STATED PROBLEM 1 => According to the article on environmentalists and racial justice, who coined the term Environmental Justice?
STATED PROBLEM 2 => From the article on environmentalists and racial justice, reproduce word for word the part that opens with "We know that" and closes with "6/6/2020 (IG: @clay.banks)".

PROVIDED PASSAGE =>
* * * * *

How Environmentalists Can Prioritize Racial Justice

Five ways your climate movement can support Black Lives Matter

Sage Wylder
Sage Wylder

Social and racial justice are prerequisites to the positive changes we want to see in the climate sector. Every climate activist and organization must realize that racial issues are interconnected with climate change, making it necessary to incorporate into the climate movement.

We know that society perpetuates both the instrumentalization of the Earth and systemic racism which keeps many communities from being able to reclaim the power of full sovereignty over climate choices.

But it does not end with simply the acknowledgement that Black communities are disproportionately affected. This was the entire premise behind Environmental Justice, the term coined by Robert D. Bullard.

The climate crisis calls for radical change in the systems that govern our industrialized and globalized world. So how can the climate movement put the work of dismantling systemic racism in every institution (education, healthcare, politics, justice, food, water, etc.) at the forefront of these efforts?

People march towards the Washington Monument at the Black Lives Matter protest in Washington DC 6/6/2020 (IG: @clay.banks)
Photo by Clay Banks / Unsplash

We must reimagine and reframe a climate movement in which Black activists (who have been doing this work already) are at the leading edge of the movement. By checking in with ourselves, fellow activists, and allies we can influence climate activism to become more effective and inclusive.

* * * * *

DATA RECORDS =>
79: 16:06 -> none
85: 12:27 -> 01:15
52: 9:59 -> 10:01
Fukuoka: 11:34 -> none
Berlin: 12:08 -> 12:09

* * * * *

TASK RESULT 1 => Robert D. Bullard

TASK RESULT 2 =>
We know that society perpetuates both the instrumentalization of the Earth and systemic racism which keeps many communities from being able to reclaim the power of full sovereignty over climate choices.

But it does not end with simply the acknowledgement that Black communities are disproportionately affected. This was the entire premise behind Environmental Justice, the term coined by Robert D. Bullard.

The climate crisis calls for radical change in the systems that govern our industrialized and globalized world. So how can the climate movement put the work of dismantling systemic racism in every institution (education, healthcare, politics, justice, food, water, etc.) at the forefront of these efforts?

People march towards the Washington Monument at the Black Lives Matter protest in Washington DC 6/6/2020 (IG: @clay.banks)